La detención del abogado Juan Collado terminó armando el desastre en la vida pública mexicana. La cosa es que, mientras el litigante —reconocido por defender políticos— está cumpliendo prisión preventiva, las denuncias que llevaron a su detención involucraron a dos famosos miembros del PRI: Carlos Salinas de Gortari y Enrique Peña Nieto. 

El abogado está acusado de delincuencia organizada y operaciones con recursos de procedencia ilícita.

De acuerdo con la investigación oficial, la movida de Juan Collado era bastante simple: se juntaba en bola para suplantar identidades y así adquirir bienes inmuebles… para luego venderlos, claro. El caso que terminó por mandarlo al bote —preventivamente— tiene que ver con un terrenito de esos en Querétaro que fue traspasado, a través de una empresa bautizada como Caja Libertad Servicios Financieros, para construir un centro comercial.

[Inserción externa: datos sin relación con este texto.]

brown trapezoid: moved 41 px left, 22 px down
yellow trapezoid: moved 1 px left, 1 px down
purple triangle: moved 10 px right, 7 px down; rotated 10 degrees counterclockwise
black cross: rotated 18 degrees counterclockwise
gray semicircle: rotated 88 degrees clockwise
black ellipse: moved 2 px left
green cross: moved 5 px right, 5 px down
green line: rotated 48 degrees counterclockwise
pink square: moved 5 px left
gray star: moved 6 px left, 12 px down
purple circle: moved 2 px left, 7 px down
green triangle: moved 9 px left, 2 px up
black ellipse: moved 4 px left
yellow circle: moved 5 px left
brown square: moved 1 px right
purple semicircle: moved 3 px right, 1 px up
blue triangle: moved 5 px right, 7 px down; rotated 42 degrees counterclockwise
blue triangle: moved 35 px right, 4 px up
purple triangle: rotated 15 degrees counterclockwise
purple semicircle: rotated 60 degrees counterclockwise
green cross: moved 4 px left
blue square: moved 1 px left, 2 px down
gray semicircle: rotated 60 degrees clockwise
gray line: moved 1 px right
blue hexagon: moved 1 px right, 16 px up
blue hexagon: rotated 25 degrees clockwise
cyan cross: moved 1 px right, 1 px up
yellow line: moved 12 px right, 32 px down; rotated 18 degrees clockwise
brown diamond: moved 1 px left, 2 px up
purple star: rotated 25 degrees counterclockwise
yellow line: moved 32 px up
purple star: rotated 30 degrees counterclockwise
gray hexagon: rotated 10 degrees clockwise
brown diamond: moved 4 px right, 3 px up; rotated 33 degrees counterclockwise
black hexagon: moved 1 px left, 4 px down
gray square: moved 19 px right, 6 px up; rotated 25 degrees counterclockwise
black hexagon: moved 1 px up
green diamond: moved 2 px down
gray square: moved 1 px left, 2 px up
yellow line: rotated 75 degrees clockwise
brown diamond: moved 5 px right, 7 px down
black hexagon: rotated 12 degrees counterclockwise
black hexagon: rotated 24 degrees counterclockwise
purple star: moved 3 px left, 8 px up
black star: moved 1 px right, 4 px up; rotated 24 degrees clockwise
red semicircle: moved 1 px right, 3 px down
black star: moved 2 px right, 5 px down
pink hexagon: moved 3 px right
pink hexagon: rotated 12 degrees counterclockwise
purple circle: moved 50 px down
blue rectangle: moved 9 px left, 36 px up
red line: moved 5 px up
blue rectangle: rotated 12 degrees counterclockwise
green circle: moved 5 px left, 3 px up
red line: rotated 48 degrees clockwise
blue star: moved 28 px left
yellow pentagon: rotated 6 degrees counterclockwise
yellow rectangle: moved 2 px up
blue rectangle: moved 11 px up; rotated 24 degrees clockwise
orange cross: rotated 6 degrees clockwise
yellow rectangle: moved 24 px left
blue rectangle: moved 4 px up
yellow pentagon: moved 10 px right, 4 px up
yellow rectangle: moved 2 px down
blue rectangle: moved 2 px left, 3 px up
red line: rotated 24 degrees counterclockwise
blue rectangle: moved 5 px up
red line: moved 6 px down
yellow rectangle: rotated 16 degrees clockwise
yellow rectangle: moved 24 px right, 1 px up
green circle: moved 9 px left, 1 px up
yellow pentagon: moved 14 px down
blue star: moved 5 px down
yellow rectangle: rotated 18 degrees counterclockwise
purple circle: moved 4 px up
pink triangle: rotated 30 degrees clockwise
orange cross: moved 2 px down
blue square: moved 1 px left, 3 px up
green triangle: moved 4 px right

Este miércoles, el empresario que presentó la denuncia original acusó que Enrique Peña Nieto, Carlos Salinas de Gortari y el gober de Querétaro, Francisco Domínguez Servién, son los verdaderos dueños detrás de la empresa.

Foto: Cuartoscuro

Además, acusó —ante la Fiscalía General de la República, no crean que en Twitter— que ese mismo grupo había financiado con más de 100 millones de pesos la campaña del mandatario estatal.

“Tuve conocimiento por diversos conductos (llamadas telefónicas y mensajes personales) que (textual) no le buscara tres pies al gato dado que, atrás de Rico Rico y Collado estaba gente muy pesada que, en realidad eran los verdaderos propietarios de Libertad Servicios Financieros, refiriéndose en particular y mencionándolos por su nombre a Enrique Peña Nieto, Carlos Salinas de Gortari, Francisco Domínguez Servién y Mauricio Kuri (líder de la bancada panista en el Senado)”, dice la denuncia del empresario recuperada por Reforma.

Al momento, entre todas las órdenes de aprehensión giradas por este caso no está el nombre de ninguno de los políticos aquí mencionados.